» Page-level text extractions
┄┄┄┄┄┄┄┄┄┄
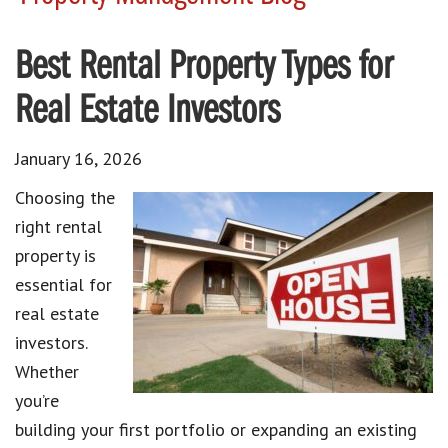
Best Rental Property Types for
Real Estate Investors
January 16, 2026
Choosing the
right rental
property is
essential for
real estate
investors.
Whether
you’re
building your first portfolio or expanding an existing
┄┄┄┄┄┄┄┄┄┄
» TASK DIRECTIONS
The answer must repeat every record exactly, with all pictures left out.

» RESULT OF THIS EXERCISE
Best Rental Property Types for
Real Estate Investors
January 16, 2026
Choosing the
right rental
property is
essential for
real estate
investors.
Whether
you’re
building your first portfolio or expanding an existing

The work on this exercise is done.